(Text shown):
──────────────────────────────
Tracing the development of Japanese prints from the Primitives to Hiroshige, an exhibition of modern reproductions went on display yesterday in Robinson Hall, where it will remain for the rest of the week.

Twenty-five examples cover the whole history of Japanese prints from 1650 to 1850 and include the works of the greatest artists of the period. The prints are being circulated on tour by the American Federation of Arts and were made in the studios of Toyohisa Adachi in Tokyo. These color block prints after the great masters are considered by art critics to be the finest facsimiles approximating the quality of line, age, and color, in old prints, that have come to this country.

Japanese prints are an outstanding phase of Oriental art and have captivated Western imagination for a hundred years. They are the fullest and most characteristic expression ever given to a graphic record of popular Japanese life.

First represented is a work by Moronobu "Lovers in an Autumn Meadow." This artist was responsible for bringing art to the masses and, as shown by the work, dealt entirely in black and white. About 1714 colors were first used, which tended to popularize the prints even more. Working in this period was Masanobu, who shows by "Sukeroku" a great technical advance over his contemporaries.

With the print, "Snow Gorge," the advent into landscape drawing is illustrated. Typical are the mountains and the river which continued to be the main elements of the oriental landscape artists.

By 1765 the artists began to fully master the use of color blocks. Colors were carefully and skillfully blended as shown by "Picking Chrysanthemums" and a much greater delicacy was carired out to an almost extreme degree by Buncho, who emphasized line particularly and gave his figures a very light romantic touch.

The year 1784 brought Kiyonaga who started a new trend in interpreting reality, who made real people and gave the sensation of real life, and about the same time comes Utamaro, the finest colorist of his nation.

Finally Hiroshia is reached, who in the period between 1815 and 1858 became the master of the Japanese landscape school. One of his best works, "White Rain," shows originality of composition and a fine use of atmospheric effects.
──────────────────────────────
(Data shown):
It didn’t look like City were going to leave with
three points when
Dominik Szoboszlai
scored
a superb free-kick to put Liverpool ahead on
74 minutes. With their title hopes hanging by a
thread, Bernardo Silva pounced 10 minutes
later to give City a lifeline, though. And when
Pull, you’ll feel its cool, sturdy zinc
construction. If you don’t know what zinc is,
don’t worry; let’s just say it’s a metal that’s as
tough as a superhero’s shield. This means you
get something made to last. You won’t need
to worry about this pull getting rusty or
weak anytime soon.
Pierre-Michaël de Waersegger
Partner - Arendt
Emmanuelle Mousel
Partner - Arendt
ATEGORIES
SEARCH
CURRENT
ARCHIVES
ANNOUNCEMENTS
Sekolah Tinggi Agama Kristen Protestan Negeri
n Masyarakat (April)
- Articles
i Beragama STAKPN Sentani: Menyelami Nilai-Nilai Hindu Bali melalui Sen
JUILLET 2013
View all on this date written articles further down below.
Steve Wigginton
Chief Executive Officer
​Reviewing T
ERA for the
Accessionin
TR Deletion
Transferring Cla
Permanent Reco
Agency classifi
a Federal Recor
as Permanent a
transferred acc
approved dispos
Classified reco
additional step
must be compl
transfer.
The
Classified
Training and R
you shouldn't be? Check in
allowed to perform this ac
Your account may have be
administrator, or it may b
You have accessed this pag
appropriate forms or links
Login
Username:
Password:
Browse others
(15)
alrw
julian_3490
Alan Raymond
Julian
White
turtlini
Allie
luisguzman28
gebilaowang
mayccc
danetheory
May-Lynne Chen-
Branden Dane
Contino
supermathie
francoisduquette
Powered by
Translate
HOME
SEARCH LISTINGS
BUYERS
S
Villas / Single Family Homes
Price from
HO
──────────────────────────────
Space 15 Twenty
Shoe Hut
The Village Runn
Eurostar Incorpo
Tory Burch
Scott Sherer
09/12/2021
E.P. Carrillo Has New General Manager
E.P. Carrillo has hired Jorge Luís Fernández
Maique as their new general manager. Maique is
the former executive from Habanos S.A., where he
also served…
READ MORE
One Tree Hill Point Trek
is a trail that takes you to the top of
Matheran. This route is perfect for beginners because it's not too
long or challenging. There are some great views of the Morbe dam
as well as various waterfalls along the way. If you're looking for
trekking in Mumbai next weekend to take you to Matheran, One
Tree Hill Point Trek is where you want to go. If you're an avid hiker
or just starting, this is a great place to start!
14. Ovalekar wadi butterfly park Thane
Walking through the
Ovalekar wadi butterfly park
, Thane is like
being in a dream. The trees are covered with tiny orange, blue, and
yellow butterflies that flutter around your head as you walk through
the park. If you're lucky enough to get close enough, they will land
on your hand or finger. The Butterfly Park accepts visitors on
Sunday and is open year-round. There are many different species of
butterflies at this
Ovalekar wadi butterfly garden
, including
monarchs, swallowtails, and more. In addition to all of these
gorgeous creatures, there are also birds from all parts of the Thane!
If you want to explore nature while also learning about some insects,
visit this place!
──────────────────────────────
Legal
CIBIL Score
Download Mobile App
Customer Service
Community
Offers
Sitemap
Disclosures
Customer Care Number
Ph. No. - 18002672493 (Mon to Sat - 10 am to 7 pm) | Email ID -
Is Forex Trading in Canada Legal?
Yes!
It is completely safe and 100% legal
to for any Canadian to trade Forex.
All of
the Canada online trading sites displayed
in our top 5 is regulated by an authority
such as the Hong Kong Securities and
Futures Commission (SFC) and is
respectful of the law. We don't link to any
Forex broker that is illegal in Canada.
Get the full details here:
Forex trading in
──────────────────────────────
(Problems and tasks):
- a) In the article on the Japanese print exhibition, where were the reproductions made?
- b) In the listing, rename "City" to "United" between the lines holding "It didn’t look" and "Pull, you’ll feel its cool, sturdy zinc", inclusive, and return only those lines.
The listing and the text are unrelated to each other.

(Solutions by task):
- a) They were made in the studios of Toyohisa Adachi in Tokyo.

- b)
It didn’t look like United were going to leave with
three points when
Dominik Szoboszlai
scored
a superb free-kick to put Liverpool ahead on
74 minutes. With their title hopes hanging by a
thread, Bernardo Silva pounced 10 minutes
later to give United a lifeline, though. And when
Pull, you’ll feel its cool, sturdy zinc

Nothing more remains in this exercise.